El escenario era el mismo; los mundos distintos. Su diferencia: el horario. Ambos compartían vida: una adulta, responsable, femenina: atareadas amas de casa que con celo minucioso buscaban las carnes al mejor precio; la otra infantil, con los niños ruidosos intentando compensar en un ratito su escolar encierro, llenando de algarabía el asfalto con su juego.
Así era el mercadito. Yo conocía las dos versiones. Una era de mañanas: me encantaba cuando el sol iluminaba sus cuatro frentes donde las calles, planificadas por contenidos, formaban cuadro; y donde yo, jugando una vez en el balcón les puse nombres. Y así quedaron en mi recuerdo: la calle de los Pimientos miraba a los edificios, repleta de las verduras expuestas al exterior dejaba espacio sobrante para desechos; la otra, mi preferida, la llamé la Popular: era la de comestibles, donde comprar chocolate, siendo tan imprescindible estaba enfocada al centro; la calle de Marginados, era de pescaderías y compartía, modesta, sus tres puestos con otros de salazones e incluso alguno que en nada se parecía, como la ferretería, diferente y orgullosa con su escasa clientela. Por último, la Señorial acogía el privilegio de albergar carnicerías, centradas, visibles en la distancia para poder admirar qué se compraba y quien lo hacía.
El mercado matinal tenía los puestos fijos; abrían en sus casetas ventanales de madera exhibiendo colorido que luego, ya por la tarde, dejaba aromas que en el aire nos hacía recordar los productos ya vendidos.
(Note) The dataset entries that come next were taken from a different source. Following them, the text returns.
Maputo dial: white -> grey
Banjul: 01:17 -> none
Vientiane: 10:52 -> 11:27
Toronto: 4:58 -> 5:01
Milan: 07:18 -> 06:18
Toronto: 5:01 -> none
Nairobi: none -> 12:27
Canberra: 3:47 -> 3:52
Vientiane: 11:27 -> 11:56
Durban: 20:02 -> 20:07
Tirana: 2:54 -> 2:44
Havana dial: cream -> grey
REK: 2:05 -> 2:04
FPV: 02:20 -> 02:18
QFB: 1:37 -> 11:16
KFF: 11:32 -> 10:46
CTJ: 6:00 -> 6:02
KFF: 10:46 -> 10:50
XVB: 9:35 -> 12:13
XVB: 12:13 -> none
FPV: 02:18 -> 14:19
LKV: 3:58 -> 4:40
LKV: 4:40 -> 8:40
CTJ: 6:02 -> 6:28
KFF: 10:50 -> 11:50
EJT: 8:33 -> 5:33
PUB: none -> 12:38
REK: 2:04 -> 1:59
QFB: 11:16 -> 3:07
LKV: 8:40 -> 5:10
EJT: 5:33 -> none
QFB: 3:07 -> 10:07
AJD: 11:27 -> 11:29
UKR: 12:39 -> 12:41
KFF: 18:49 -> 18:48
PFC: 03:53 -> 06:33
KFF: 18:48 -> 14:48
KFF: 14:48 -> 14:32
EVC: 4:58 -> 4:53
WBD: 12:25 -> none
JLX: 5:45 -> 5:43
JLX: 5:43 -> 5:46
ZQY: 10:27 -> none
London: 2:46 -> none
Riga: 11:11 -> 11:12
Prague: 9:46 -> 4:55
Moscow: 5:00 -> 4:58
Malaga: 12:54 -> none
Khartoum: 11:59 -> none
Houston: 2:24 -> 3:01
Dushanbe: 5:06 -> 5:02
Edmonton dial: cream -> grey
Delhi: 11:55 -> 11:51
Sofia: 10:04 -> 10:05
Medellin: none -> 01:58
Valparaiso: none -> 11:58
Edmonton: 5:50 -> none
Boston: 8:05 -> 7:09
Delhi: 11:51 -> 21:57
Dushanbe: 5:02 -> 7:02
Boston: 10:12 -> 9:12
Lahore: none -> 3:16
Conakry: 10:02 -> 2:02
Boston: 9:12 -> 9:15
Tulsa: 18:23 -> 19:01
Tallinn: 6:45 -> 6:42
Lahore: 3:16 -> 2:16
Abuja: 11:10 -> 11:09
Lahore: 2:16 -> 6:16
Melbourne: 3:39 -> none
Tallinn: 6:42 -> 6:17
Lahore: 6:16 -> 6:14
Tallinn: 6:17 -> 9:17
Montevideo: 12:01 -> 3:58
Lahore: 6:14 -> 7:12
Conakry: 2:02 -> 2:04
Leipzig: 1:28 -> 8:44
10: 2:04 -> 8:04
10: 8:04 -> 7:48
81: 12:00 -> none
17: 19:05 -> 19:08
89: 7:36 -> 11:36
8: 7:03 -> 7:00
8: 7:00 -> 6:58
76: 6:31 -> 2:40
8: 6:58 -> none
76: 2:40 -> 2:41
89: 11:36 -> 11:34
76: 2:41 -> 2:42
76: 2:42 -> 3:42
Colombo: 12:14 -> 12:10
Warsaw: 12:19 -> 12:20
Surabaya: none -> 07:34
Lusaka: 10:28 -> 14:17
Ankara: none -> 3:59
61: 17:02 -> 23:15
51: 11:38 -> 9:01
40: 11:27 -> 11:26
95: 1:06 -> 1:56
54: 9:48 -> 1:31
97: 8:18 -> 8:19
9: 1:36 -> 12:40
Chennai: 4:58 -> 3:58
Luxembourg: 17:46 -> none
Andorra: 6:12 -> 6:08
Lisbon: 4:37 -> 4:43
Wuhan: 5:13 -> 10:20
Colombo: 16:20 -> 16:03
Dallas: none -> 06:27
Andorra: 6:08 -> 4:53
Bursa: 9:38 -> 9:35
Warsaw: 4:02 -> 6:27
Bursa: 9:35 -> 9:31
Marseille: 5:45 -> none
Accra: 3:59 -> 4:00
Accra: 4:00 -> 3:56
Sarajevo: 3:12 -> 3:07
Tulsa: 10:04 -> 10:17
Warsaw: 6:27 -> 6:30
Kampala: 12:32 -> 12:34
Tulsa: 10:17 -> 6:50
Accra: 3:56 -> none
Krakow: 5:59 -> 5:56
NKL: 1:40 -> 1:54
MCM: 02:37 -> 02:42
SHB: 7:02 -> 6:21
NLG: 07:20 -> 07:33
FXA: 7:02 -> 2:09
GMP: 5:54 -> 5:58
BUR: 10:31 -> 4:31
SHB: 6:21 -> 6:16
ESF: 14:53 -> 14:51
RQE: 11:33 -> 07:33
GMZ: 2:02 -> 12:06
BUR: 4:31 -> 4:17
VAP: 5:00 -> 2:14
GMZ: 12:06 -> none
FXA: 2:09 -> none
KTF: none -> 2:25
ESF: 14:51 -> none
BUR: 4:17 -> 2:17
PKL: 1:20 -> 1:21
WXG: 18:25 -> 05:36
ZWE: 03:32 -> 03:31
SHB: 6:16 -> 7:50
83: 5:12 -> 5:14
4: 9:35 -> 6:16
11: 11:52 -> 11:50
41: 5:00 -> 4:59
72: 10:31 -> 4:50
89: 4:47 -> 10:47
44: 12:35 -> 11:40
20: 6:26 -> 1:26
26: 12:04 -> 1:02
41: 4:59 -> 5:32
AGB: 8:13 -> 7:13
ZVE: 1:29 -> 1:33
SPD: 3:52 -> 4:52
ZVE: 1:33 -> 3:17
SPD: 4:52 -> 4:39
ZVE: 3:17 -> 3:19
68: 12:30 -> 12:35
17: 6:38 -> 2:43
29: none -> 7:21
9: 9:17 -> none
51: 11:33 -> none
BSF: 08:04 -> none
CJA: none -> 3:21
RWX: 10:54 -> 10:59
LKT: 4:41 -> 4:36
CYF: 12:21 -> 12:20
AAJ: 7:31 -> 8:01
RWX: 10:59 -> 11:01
El mercadillo, tras su limpieza, volvía a retomar el ritmo, cobrando vida sus calles de nuevo sobre las cinco, cuando acudían chavales puntuales a su cita tras las clases; a la sombra de casetas que igualan sus diferencias al ser cerradas sus tiendas, creando un sitio ideal, perfecto y cuadriculado, donde poder practicar juegos nuevos, en equipo, donde poder cambiar cromos, donde poder disfrutar utilizando su patio de formas siempre distintas, a veces de portería, otras de casa, otras lugar adecuado donde iniciarse en la bici, donde probar los patines, primero uno, despacio, no sea cosa que pierda pie, luego con ambos, cogida firme la mano amiga con que se aprende a recorrer, como volando, el patio entero del mercadillo.
Y en él yo fui, día tras día, y sin saberlo, pasando infancia.